The impact of Shakespeare on the greatest African American artists in the 20th century, including the members of the Harlem Renaissance, should come as no surprise—his work contains immense drama, torment, tribulation at the highest level. Langston Hughes titled a volume of poems “Shakespeare in Harlem,” and Zora Neale Hurston’s later novels, one critic notes, shows her “refiguring images and problems from Shakespeare’s King Lear and The Taming of the Shrew.”

The central image of Richard Wright’s Native Son, the accidental suffocation of a white woman by a black man, deliberately echoes Othello. In his diary, Wright once observed, “By God, how Shakespeare haunts one! How much of our speech comes from him.. .. One is awed.” In 1959, playwright Lorraine Hansberry (A Raisin in the Sun) discussed how a contemporary dramatist uses “the most obvious instruments of Shakespeare. Which is the human personality and its totality. I’ve always thought this is profoundly significant for Negro writers. … Man, as set down in the plays, is large. Enormous. Capable of anything at all. And yet fragile, too, this view of the human spirit; one feels it ought to be respected and protected and loved rather fiercely.”

Ralph Ellison wrote Invisible Man with “two books … on his desk at all times. One was the dictionary, the other the Complete Works of William Shakespeare.” Novelist James Baldwin, in 1964, observed that Shakespeare, the “greatest poet in the English language found his poetry where poetry is found: in the lives of the people. He could have done this only through love—by knowing, which is not the same thing as understanding, that whatever was happening to anyone was happening to him.” We could go on.
__________
_EXERCISE SET:_
**1.** Using the text above on Shakespeare's influence on African American writers, decide whether each statement agrees with it. (a) Langston Hughes titled a volume of poems "Shakespeare in Harlem." (b) The central image of Richard Wright's Native Son deliberately echoes King Lear. (c) While writing Invisible Man, Ralph Ellison kept a dictionary and Shakespeare's complete works on his desk.
**2.** Write the next part of the text on Shakespeare's influence on African American writers, beginning after its final sentence.

_INPUT DATA:_
__________
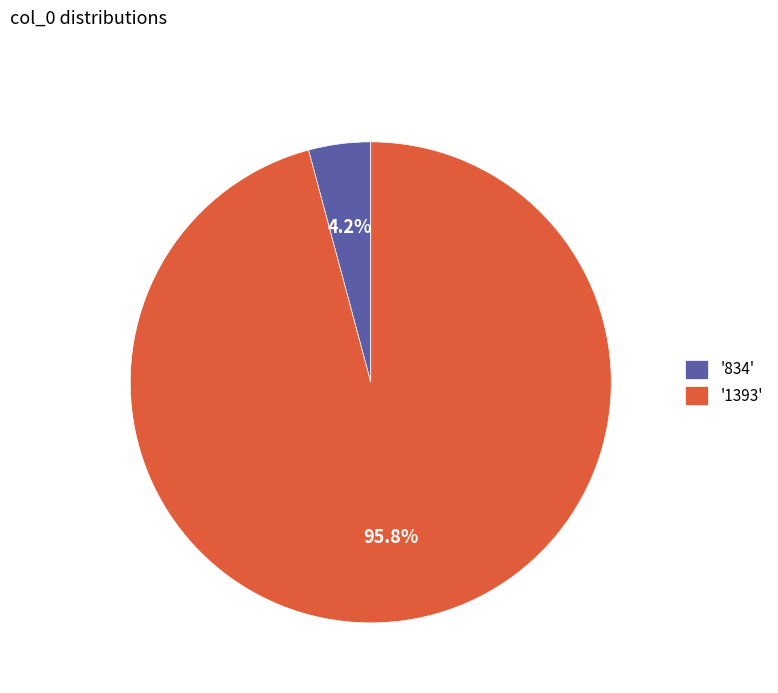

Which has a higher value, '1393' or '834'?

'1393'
__________
_WRITTEN ANSWERS:_
**1.**
(a) Yes: "Langston Hughes titled a volume of poems “Shakespeare in Harlem,”"
(b) No: "the accidental suffocation of a white woman by a black man, deliberately echoes Othello."
(c) Yes: "One was the dictionary, the other the Complete Works of William Shakespeare."

**2.**
Trotsky spoke of “the cultural thirst of the masses.” Shakespeare was a vital figure to generations of the most advanced British workers, striving for culture and knowledge. Historian Martyn Lyons, explaining “the profusion of working-class autobiographies … in the nineteenth century,” remarks that the “eager search for book knowledge was vital to the intellectual emancipation on which political action was based.”

In his The Genius of Shakespeare, Jonathan Bate writes of two traditions, the “Establishment Shakespeare” and the “Popular Shakespeare.” To substantiate his argument that the playwright “has survived and has been made to matter as a voice of radical culture,” Bate points to the case of Thomas Cooper (born 1805) who became a leader of the Chartists, the revolutionary movement of the British working class, in the city of Leicester.

Cooper and his comrades called themselves “The Shakespearean Association of Leicester Chartists.” Bate explains that Cooper “gave lectures on contemporary politics, but also on Shakespeare: to do so was to reclaim a heritage for the people. When Cooper was arrested for fomenting riot and on a false charge of arson, he raised money for the legal expenses of himself and his fellow-accused by putting on a production of Hamlet.”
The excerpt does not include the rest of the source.